(Beginning of Records)
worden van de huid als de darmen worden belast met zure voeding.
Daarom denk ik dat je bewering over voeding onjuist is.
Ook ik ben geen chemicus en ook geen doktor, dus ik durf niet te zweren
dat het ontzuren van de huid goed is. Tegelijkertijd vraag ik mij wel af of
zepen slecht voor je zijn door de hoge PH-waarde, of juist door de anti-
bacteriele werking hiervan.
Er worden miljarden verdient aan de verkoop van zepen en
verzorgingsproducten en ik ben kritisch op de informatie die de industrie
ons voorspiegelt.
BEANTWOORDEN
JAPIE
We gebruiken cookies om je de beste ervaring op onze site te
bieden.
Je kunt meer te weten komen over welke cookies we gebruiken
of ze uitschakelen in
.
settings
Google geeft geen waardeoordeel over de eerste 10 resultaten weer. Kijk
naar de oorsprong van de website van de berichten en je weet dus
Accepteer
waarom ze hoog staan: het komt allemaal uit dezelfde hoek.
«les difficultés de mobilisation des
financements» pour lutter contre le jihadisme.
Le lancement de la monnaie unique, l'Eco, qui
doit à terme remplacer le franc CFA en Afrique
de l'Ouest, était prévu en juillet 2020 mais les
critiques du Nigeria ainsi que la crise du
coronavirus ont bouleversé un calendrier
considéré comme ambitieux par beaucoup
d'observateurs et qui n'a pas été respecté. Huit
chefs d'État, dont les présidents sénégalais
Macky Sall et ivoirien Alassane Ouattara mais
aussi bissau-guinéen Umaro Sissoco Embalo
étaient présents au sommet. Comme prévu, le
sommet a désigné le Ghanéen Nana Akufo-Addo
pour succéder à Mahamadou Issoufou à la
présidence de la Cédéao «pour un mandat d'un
(End of Records)
(Beginning of Records)
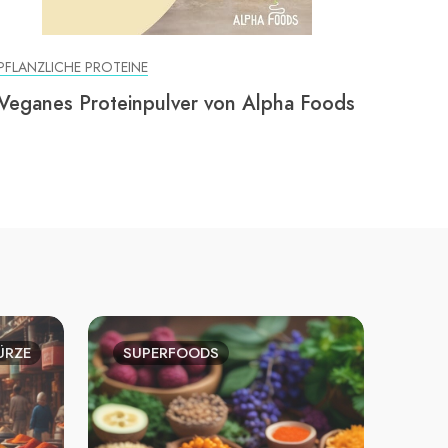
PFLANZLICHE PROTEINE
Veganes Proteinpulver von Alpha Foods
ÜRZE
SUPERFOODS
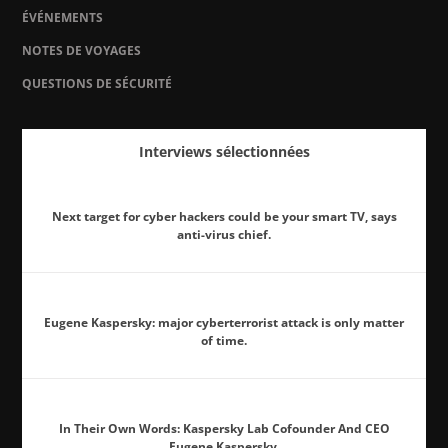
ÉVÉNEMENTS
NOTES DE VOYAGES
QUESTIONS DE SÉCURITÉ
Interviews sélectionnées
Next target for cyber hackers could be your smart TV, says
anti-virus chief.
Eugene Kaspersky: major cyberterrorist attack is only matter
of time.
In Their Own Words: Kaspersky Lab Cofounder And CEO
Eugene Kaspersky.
(End of Records)
▶ **Task brief**: All that belongs in your answer is the stretch of entries above from the line with "coronavirus ont bouleversé un calendrier" through the line with "présidence de la", printed exactly.

▶ **Response below**:
coronavirus ont bouleversé un calendrier
considéré comme ambitieux par beaucoup
d'observateurs et qui n'a pas été respecté. Huit
chefs d'État, dont les présidents sénégalais
Macky Sall et ivoirien Alassane Ouattara mais
aussi bissau-guinéen Umaro Sissoco Embalo
étaient présents au sommet. Comme prévu, le
sommet a désigné le Ghanéen Nana Akufo-Addo
pour succéder à Mahamadou Issoufou à la
présidence de la Cédéao «pour un mandat d'un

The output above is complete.